Of all the diving ducks, the boreal ring-necked duck is most likely to drop into small ponds during migration. Look for flocks now on shallow Adirondack waters.

A special Bicknell’s fund at the Adirondack Community Trust has awarded a $5,000 grant to Grupo Jaragua, whose biologists will study the thrush in forested mountains on the Dominican Republic’s border with Haiti.

Fish news

Despite drought and warm water, the early salmon run on the Salmon River (Lake Ontario) was a strong one.

Insect news

Dragonflies are also flying south. The Adirondack Lakes Survey Corporation recently collected dragonfly larvae to serve as sentinels to help indicate which Northeastern waters are most affected by mercury pollution.

Plant news

Fall’s “second season” is providing a last burst of color. The tamarack, the only Adirondack conifer that sheds its needles every autumn, is glowing spectacular gold in the northern Adirondacks.

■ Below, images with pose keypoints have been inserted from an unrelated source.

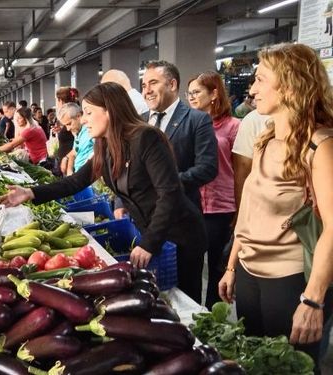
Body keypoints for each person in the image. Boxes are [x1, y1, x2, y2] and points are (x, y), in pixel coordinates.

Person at [0, 82, 207, 303]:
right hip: (152, 231)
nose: (84, 119)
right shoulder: (105, 145)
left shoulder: (147, 138)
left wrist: (150, 243)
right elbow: (76, 181)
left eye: (89, 112)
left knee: (185, 301)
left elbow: (170, 194)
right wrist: (30, 192)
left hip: (180, 234)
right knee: (163, 298)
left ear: (110, 110)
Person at [219, 43, 333, 368]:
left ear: (288, 85)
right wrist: (231, 265)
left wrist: (313, 299)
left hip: (290, 278)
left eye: (259, 80)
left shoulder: (320, 146)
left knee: (288, 366)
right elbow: (249, 209)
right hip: (250, 271)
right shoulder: (266, 139)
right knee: (255, 361)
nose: (251, 90)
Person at [187, 71, 240, 308]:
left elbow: (240, 171)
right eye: (189, 93)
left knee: (217, 264)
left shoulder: (232, 127)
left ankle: (212, 313)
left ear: (214, 93)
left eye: (197, 92)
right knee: (191, 263)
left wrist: (240, 209)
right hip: (193, 203)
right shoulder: (188, 124)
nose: (191, 97)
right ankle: (193, 312)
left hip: (221, 205)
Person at [141, 60, 218, 211]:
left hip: (181, 213)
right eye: (144, 86)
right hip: (144, 214)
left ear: (172, 85)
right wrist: (121, 203)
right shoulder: (139, 120)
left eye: (153, 83)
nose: (147, 90)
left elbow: (207, 168)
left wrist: (165, 184)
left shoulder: (197, 120)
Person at [58, 102, 94, 176]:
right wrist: (69, 170)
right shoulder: (77, 132)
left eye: (69, 124)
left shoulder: (91, 131)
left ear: (78, 116)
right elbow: (75, 151)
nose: (68, 129)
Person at [52, 87, 79, 176]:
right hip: (67, 160)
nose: (68, 128)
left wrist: (69, 166)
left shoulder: (84, 132)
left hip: (72, 164)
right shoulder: (68, 117)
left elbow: (77, 147)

As of this year, newly discovered plants can be named in English as well as Latin. The New York Flora Association explains how taxonomy works now.

Why are blueberries blue, and why is blue so rare in vertebrates?

Forest news

Seems obvious, but scientists keep trying to measure whether the odor of wood, the gurgling of streams and the scenery of forests actually reduce stress.

All-species news

The Encyclopedia of Life is compiling information and pictures of all species known to science online.

Halloween news

Meet live ravens, skunks, owls and other animals of the night, and get creative with creepy Halloween crafts at the Wild Center, in Tupper Lake, on Saturday and Sunday.